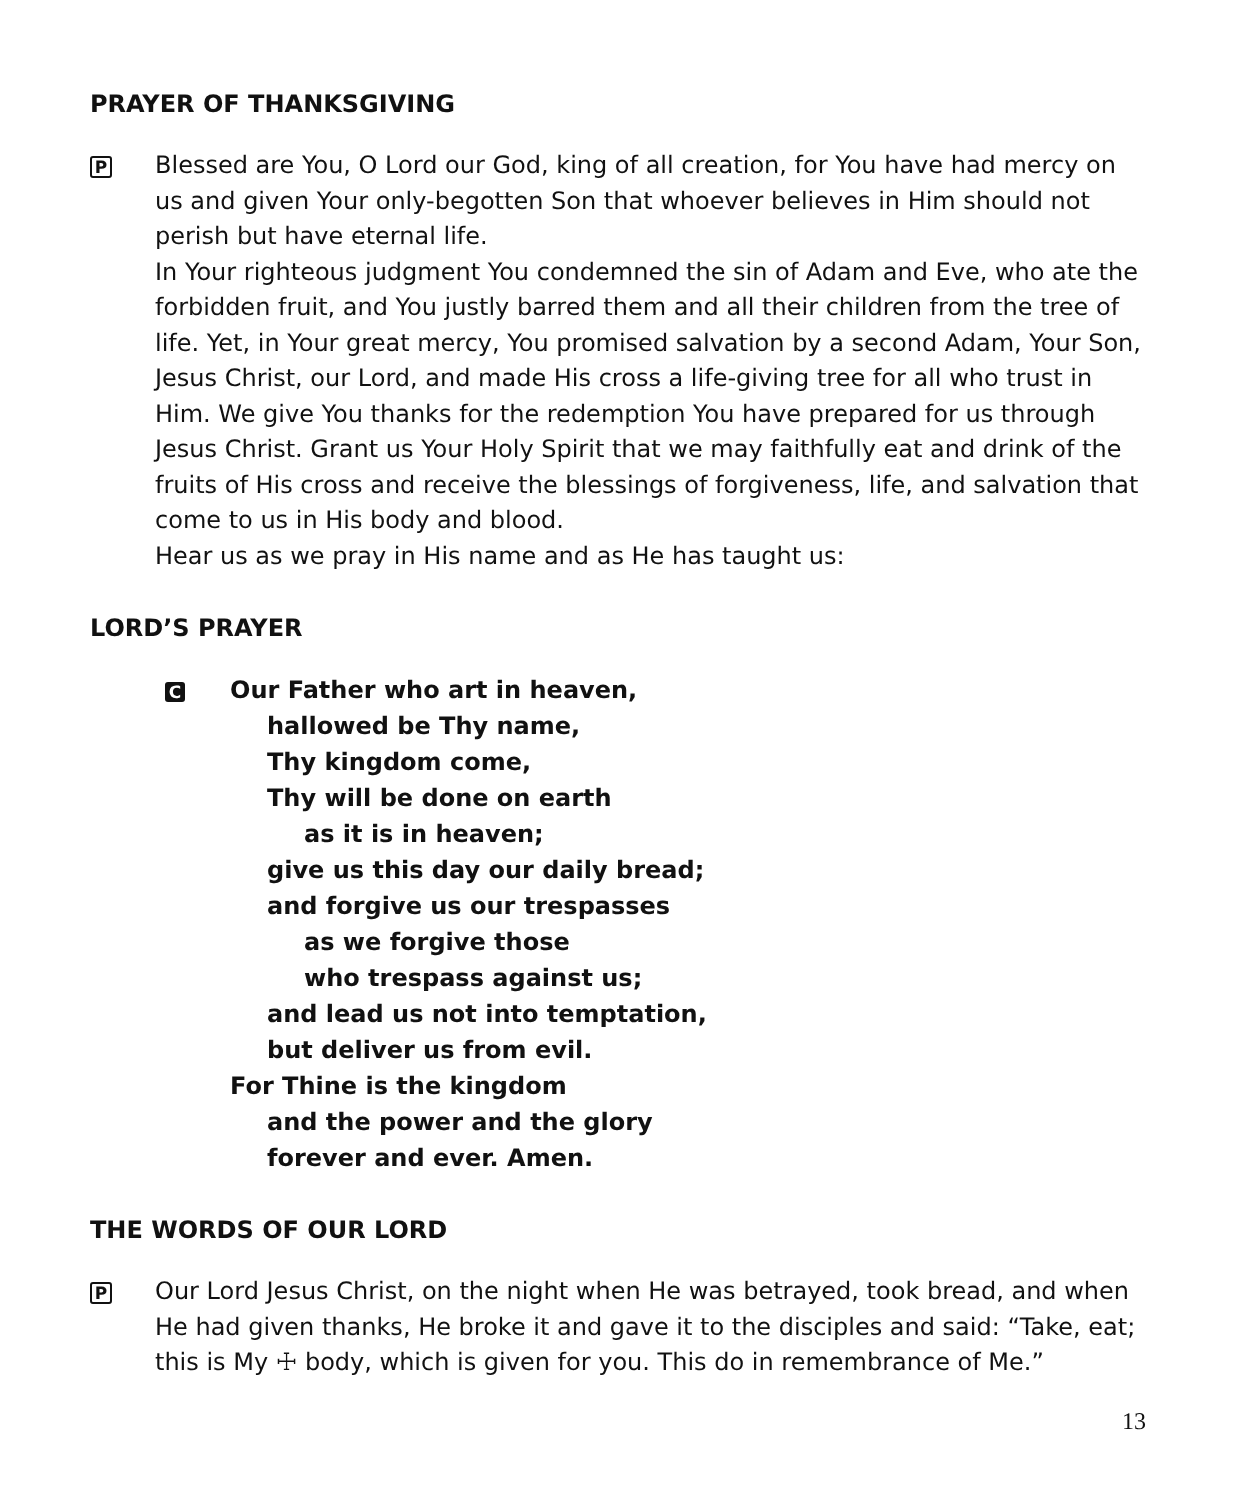PRAYER OF THANKSGIVING
P
Blessed are You, O Lord our God, king of all creation, for You have had mercy on us and given Your only-begotten Son that whoever believes in Him should not perish but have eternal life.
In Your righteous judgment You condemned the sin of Adam and Eve, who ate the forbidden fruit, and You justly barred them and all their children from the tree of life. Yet, in Your great mercy, You promised salvation by a second Adam, Your Son, Jesus Christ, our Lord, and made His cross a life-giving tree for all who trust in Him. We give You thanks for the redemption You have prepared for us through Jesus Christ. Grant us Your Holy Spirit that we may faithfully eat and drink of the fruits of His cross and receive the blessings of forgiveness, life, and salvation that come to us in His body and blood.
Hear us as we pray in His name and as He has taught us:
LORD’S PRAYER
C
Our Father who art in heaven,
hallowed be Thy name,
Thy kingdom come,
Thy will be done on earth
as it is in heaven;
give us this day our daily bread;
and forgive us our trespasses
as we forgive those
who trespass against us;
and lead us not into temptation,
but deliver us from evil.
For Thine is the kingdom
and the power and the glory
forever and ever. Amen.
THE WORDS OF OUR LORD
P
Our Lord Jesus Christ, on the night when He was betrayed, took bread, and when He had given thanks, He broke it and gave it to the disciples and said: “Take, eat; this is My ☩ body, which is given for you. This do in remembrance of Me.”
13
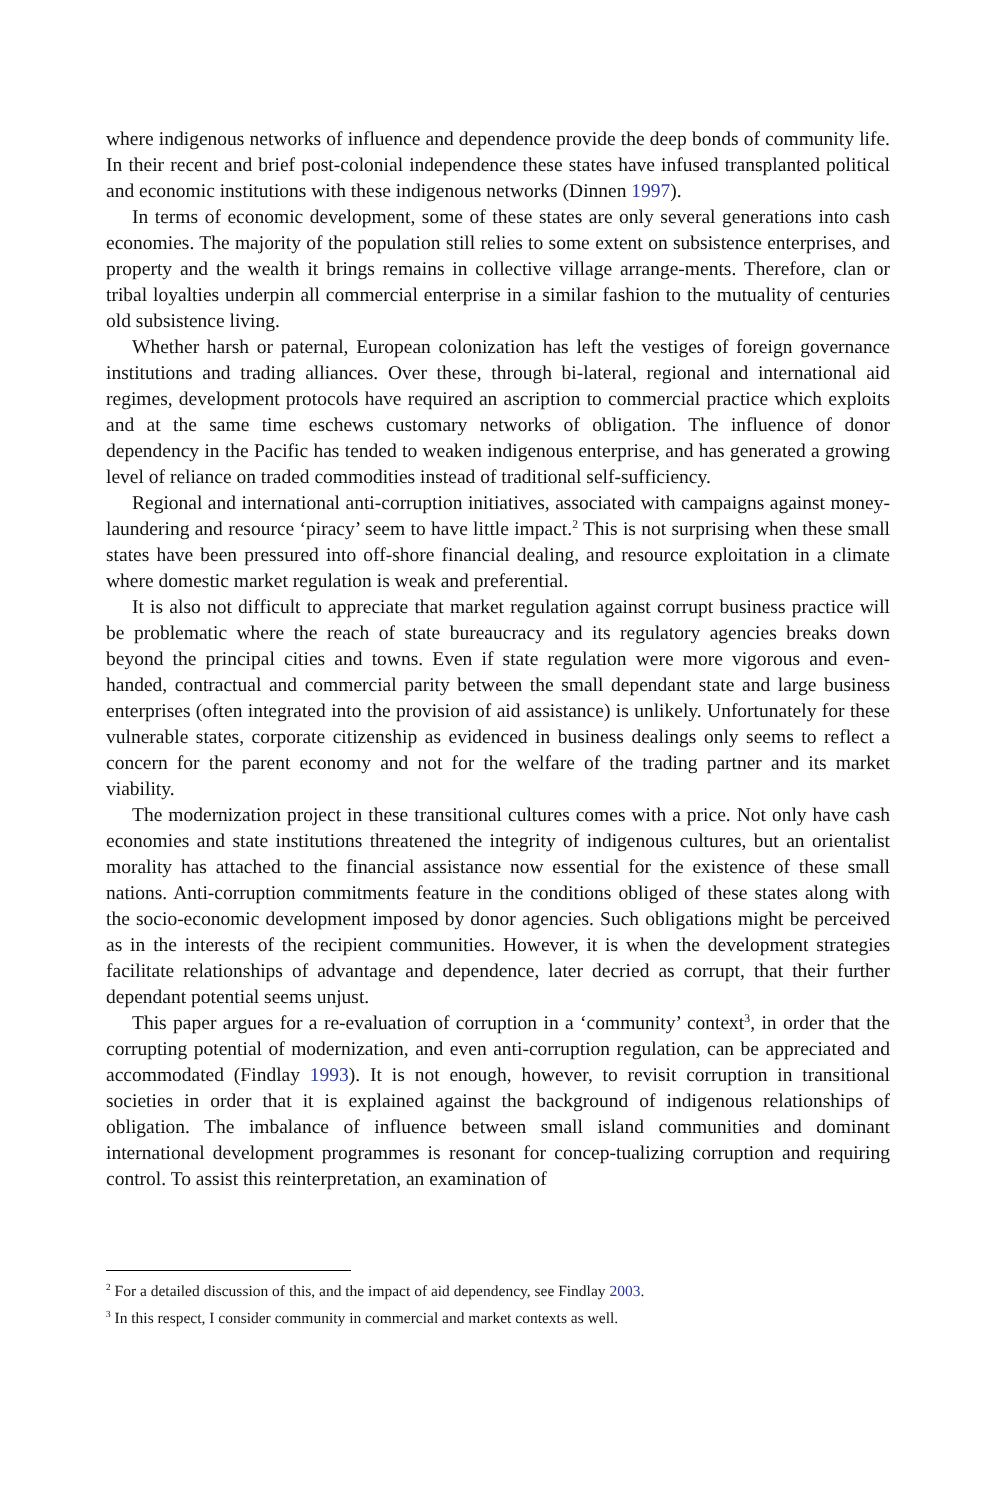where indigenous networks of influence and dependence provide the deep bonds of community life. In their recent and brief post-colonial independence these states have infused transplanted political and economic institutions with these indigenous networks (Dinnen 1997).
In terms of economic development, some of these states are only several generations into cash economies. The majority of the population still relies to some extent on subsistence enterprises, and property and the wealth it brings remains in collective village arrange-ments. Therefore, clan or tribal loyalties underpin all commercial enterprise in a similar fashion to the mutuality of centuries old subsistence living.
Whether harsh or paternal, European colonization has left the vestiges of foreign governance institutions and trading alliances. Over these, through bi-lateral, regional and international aid regimes, development protocols have required an ascription to commercial practice which exploits and at the same time eschews customary networks of obligation. The influence of donor dependency in the Pacific has tended to weaken indigenous enterprise, and has generated a growing level of reliance on traded commodities instead of traditional self-sufficiency.
Regional and international anti-corruption initiatives, associated with campaigns against money-laundering and resource ‘piracy’ seem to have little impact.<sup>2</sup> This is not surprising when these small states have been pressured into off-shore financial dealing, and resource exploitation in a climate where domestic market regulation is weak and preferential.
It is also not difficult to appreciate that market regulation against corrupt business practice will be problematic where the reach of state bureaucracy and its regulatory agencies breaks down beyond the principal cities and towns. Even if state regulation were more vigorous and even-handed, contractual and commercial parity between the small dependant state and large business enterprises (often integrated into the provision of aid assistance) is unlikely. Unfortunately for these vulnerable states, corporate citizenship as evidenced in business dealings only seems to reflect a concern for the parent economy and not for the welfare of the trading partner and its market viability.
The modernization project in these transitional cultures comes with a price. Not only have cash economies and state institutions threatened the integrity of indigenous cultures, but an orientalist morality has attached to the financial assistance now essential for the existence of these small nations. Anti-corruption commitments feature in the conditions obliged of these states along with the socio-economic development imposed by donor agencies. Such obligations might be perceived as in the interests of the recipient communities. However, it is when the development strategies facilitate relationships of advantage and dependence, later decried as corrupt, that their further dependant potential seems unjust.
This paper argues for a re-evaluation of corruption in a ‘community’ context<sup>3</sup>, in order that the corrupting potential of modernization, and even anti-corruption regulation, can be appreciated and accommodated (Findlay 1993). It is not enough, however, to revisit corruption in transitional societies in order that it is explained against the background of indigenous relationships of obligation. The imbalance of influence between small island communities and dominant international development programmes is resonant for concep-tualizing corruption and requiring control. To assist this reinterpretation, an examination of
<sup>2</sup> For a detailed discussion of this, and the impact of aid dependency, see Findlay 2003.
<sup>3</sup> In this respect, I consider community in commercial and market contexts as well.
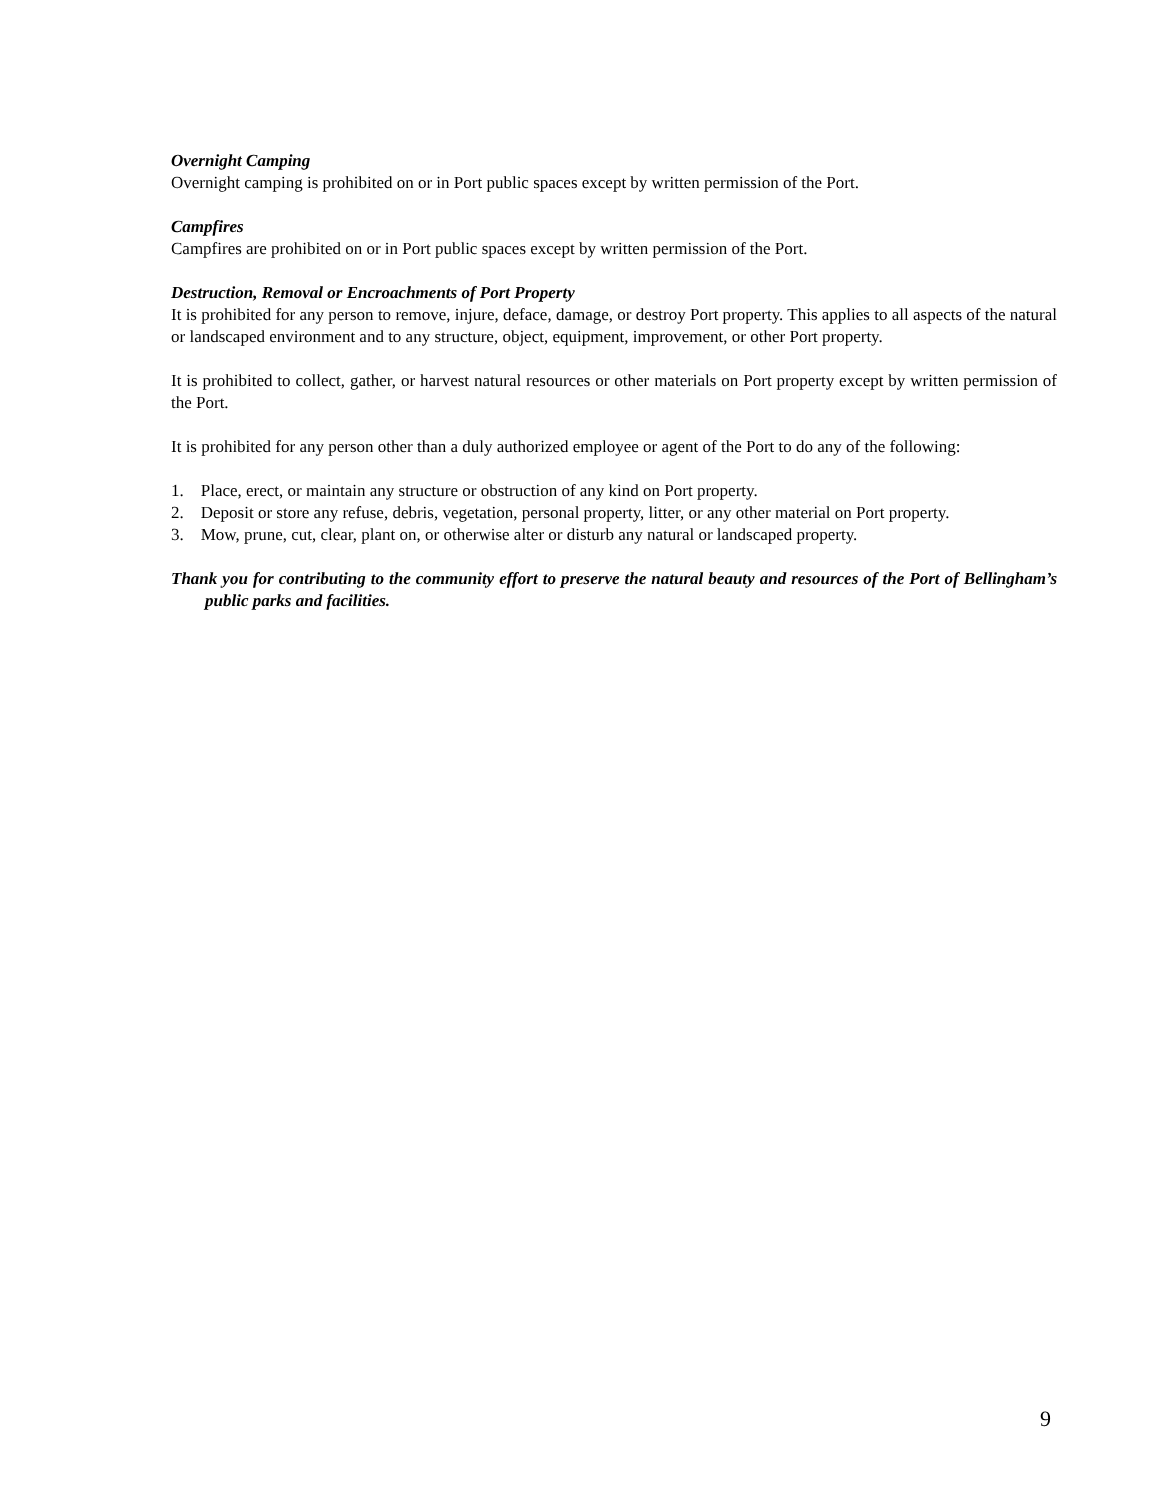Overnight Camping
Overnight camping is prohibited on or in Port public spaces except by written permission of the Port.
Campfires
Campfires are prohibited on or in Port public spaces except by written permission of the Port.
Destruction, Removal or Encroachments of Port Property
It is prohibited for any person to remove, injure, deface, damage, or destroy Port property. This applies to all aspects of the natural or landscaped environment and to any structure, object, equipment, improvement, or other Port property.
It is prohibited to collect, gather, or harvest natural resources or other materials on Port property except by written permission of the Port.
It is prohibited for any person other than a duly authorized employee or agent of the Port to do any of the following:
1. Place, erect, or maintain any structure or obstruction of any kind on Port property.
2. Deposit or store any refuse, debris, vegetation, personal property, litter, or any other material on Port property.
3. Mow, prune, cut, clear, plant on, or otherwise alter or disturb any natural or landscaped property.
Thank you for contributing to the community effort to preserve the natural beauty and resources of the Port of Bellingham’s public parks and facilities.
9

== WHAT IS EXPECTED ==
When a line in the listing has the string "donor" in it, return that line.

== ANSWER TO THE PROBLEM ==
Whether harsh or paternal, European colonization has left the vestiges of foreign governance institutions and trading alliances. Over these, through bi-lateral, regional and international aid regimes, development protocols have required an ascription to commercial practice which exploits and at the same time eschews customary networks of obligation. The influence of donor dependency in the Pacific has tended to weaken indigenous enterprise, and has generated a growing level of reliance on traded commodities instead of traditional self-sufficiency.
The modernization project in these transitional cultures comes with a price. Not only have cash economies and state institutions threatened the integrity of indigenous cultures, but an orientalist morality has attached to the financial assistance now essential for the existence of these small nations. Anti-corruption commitments feature in the conditions obliged of these states along with the socio-economic development imposed by donor agencies. Such obligations might be perceived as in the interests of the recipient communities. However, it is when the development strategies facilitate relationships of advantage and dependence, later decried as corrupt, that their further dependant potential seems unjust.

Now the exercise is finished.